Judge Kaye, who met Miranda when he was a young lawyer, swore him in as president of the State Bar Association last June in a ceremony in Cooperstown.
“She was a judge who always remained engaged in the legal community and organized bar,” Miranda said, noting she had been a member of the Association since 1964.
Kaye was a frequent speaker at State Bar programs and events. Prior to becoming a judge, she served as vice-chair of the Association’s Committee on Professional Ethics and as a member of the Judicial Selection Committee, as well as serving on many other State Bar sections and committees.
While on the bench, she served on the Board of Editors of the New York State Bar Association Journal and briefly in the Association’s House of Delegates.

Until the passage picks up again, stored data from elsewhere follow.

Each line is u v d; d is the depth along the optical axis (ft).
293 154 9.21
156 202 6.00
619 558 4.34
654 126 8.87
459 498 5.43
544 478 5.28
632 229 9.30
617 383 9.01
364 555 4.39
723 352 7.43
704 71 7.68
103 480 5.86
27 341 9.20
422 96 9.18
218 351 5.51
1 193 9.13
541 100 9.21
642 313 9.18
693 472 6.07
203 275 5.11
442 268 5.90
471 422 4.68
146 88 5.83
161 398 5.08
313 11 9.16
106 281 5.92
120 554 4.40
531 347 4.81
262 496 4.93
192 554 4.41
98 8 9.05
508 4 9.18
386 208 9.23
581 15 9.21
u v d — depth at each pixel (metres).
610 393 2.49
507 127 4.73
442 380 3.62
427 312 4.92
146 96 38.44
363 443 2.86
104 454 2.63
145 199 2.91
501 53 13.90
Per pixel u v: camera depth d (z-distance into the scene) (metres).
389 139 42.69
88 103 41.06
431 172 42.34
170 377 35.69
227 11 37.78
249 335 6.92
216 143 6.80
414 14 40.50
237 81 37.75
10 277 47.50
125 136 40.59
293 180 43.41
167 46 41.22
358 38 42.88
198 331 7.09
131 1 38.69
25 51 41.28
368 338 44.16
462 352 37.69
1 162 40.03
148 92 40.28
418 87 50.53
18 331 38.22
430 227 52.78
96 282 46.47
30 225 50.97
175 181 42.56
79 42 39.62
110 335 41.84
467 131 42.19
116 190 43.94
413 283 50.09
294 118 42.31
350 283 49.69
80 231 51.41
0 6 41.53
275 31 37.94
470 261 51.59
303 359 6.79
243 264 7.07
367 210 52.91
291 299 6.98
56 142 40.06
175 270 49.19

After her retirement from the court, she chaired the Association’s Committee on Youth Courts and served on its Committee on Law, Youth and Citizenship. A member of the Dispute Resolution Section, she was a driving force in the creation of the New York International Arbitration Center.
Most recently, she agreed to serve on the Association’s Committee on the New York State Constitution and was scheduled to participate in a panel discussion on a possible constitutional convention at the Association’s Annual Meeting later this month.
She was a Life Fellow of The New York Bar Foundation, which renamed its Youth Court Fund in honor of her, due to her efforts spearheading administrative reform and devoting much of her career to improving the lives of children and families.
Kaye was honored by the State Bar multiple times for her contributions to commercial law and litigation as well as her steadfast commitment and efforts to reform, reinvigorate and preserve the jury system in New York. She was the recipient of the State Bar’s highest honor, the Gold Medal Award, in 1997, and the International Section’s Distinction in New York International Law and Affairs Award in 2015.
In 1983, Kaye became the first woman to serve on the Court of Appeals. A decade later, she was named Chief Judge of the State of New York. While on the state’s highest court, she wrote hundreds of decisions.
As head of the Judiciary’s vast bureaucracy, she oversaw 1,200 judges and 360 courthouses, reformed the court system to better protect children and their families and modernized the jury system. She developed a Commercial Division of the state Supreme Court to handle complicated commercial disputes and created innovative problem-solving courts to deal with situations involving drug use, domestic violence, homelessness and mental health.
The 74,000-member New York State Bar Association is the largest voluntary state bar association in the nation. It was founded in 1876.